TASK BRIEF: Find every line of the records that has "span" and return it.

[Screenshot and code edit data]
==================================================

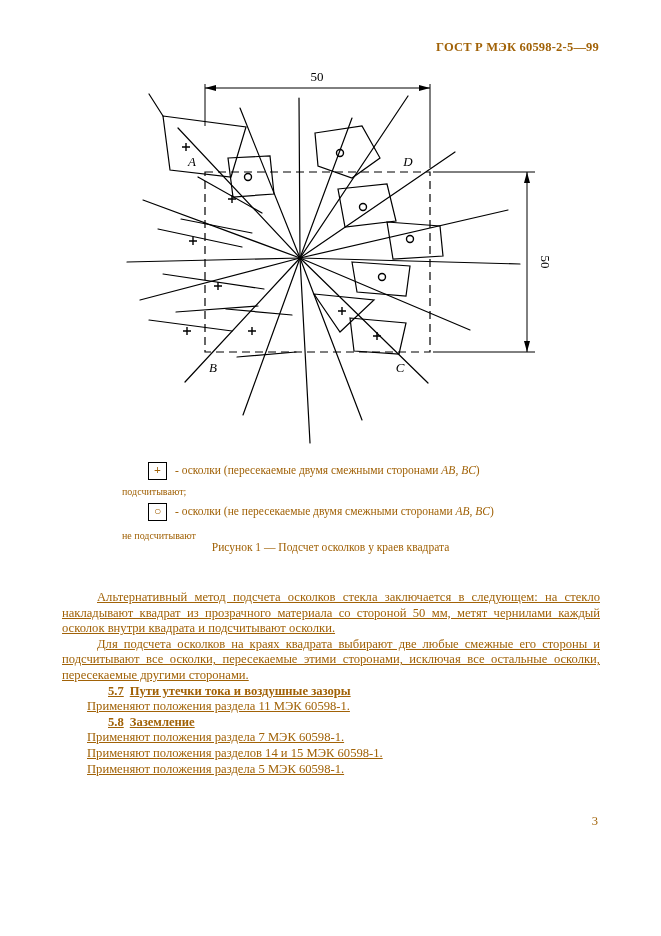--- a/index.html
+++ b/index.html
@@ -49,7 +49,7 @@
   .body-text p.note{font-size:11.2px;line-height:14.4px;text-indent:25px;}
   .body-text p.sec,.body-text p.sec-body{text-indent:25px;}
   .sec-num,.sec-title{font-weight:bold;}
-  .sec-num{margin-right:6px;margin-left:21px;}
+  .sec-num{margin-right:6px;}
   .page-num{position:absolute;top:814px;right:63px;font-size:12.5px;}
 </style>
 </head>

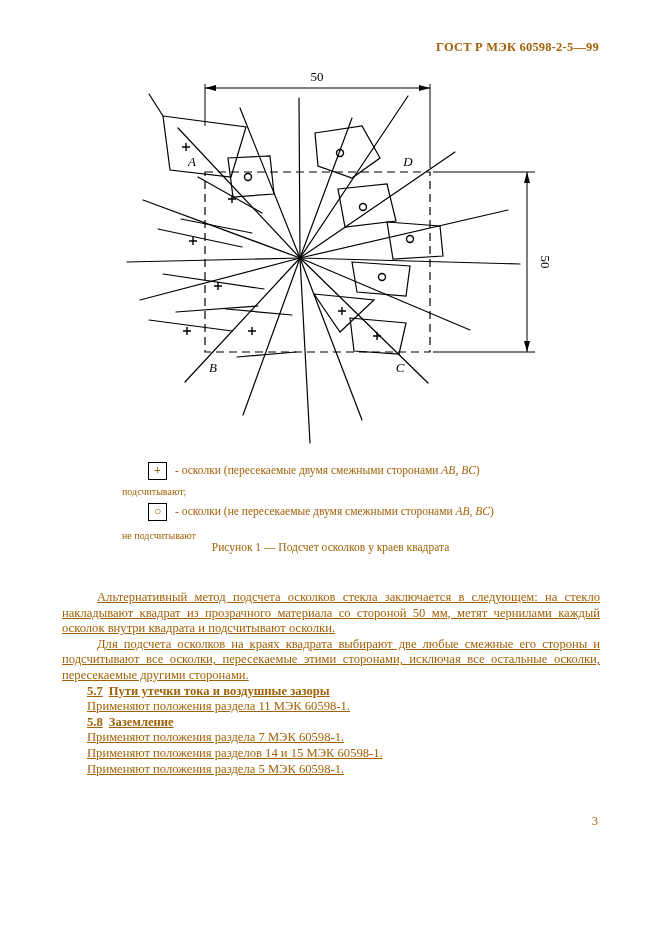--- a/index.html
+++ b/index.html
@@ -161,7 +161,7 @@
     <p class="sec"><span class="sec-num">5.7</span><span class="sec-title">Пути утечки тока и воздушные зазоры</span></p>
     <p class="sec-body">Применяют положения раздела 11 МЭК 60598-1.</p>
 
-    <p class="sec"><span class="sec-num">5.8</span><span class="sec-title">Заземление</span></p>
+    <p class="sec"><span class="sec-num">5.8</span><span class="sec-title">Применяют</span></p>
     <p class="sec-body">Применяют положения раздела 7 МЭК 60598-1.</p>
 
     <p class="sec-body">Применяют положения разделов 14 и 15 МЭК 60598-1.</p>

==================================================

THE ANSWER:
     <p class="sec"><span class="sec-num">5.7</span><span class="sec-title">Пути утечки тока и воздушные зазоры</span></p>
-    <p class="sec"><span class="sec-num">5.8</span><span class="sec-title">Заземление</span></p>
+    <p class="sec"><span class="sec-num">5.8</span><span class="sec-title">Применяют</span></p>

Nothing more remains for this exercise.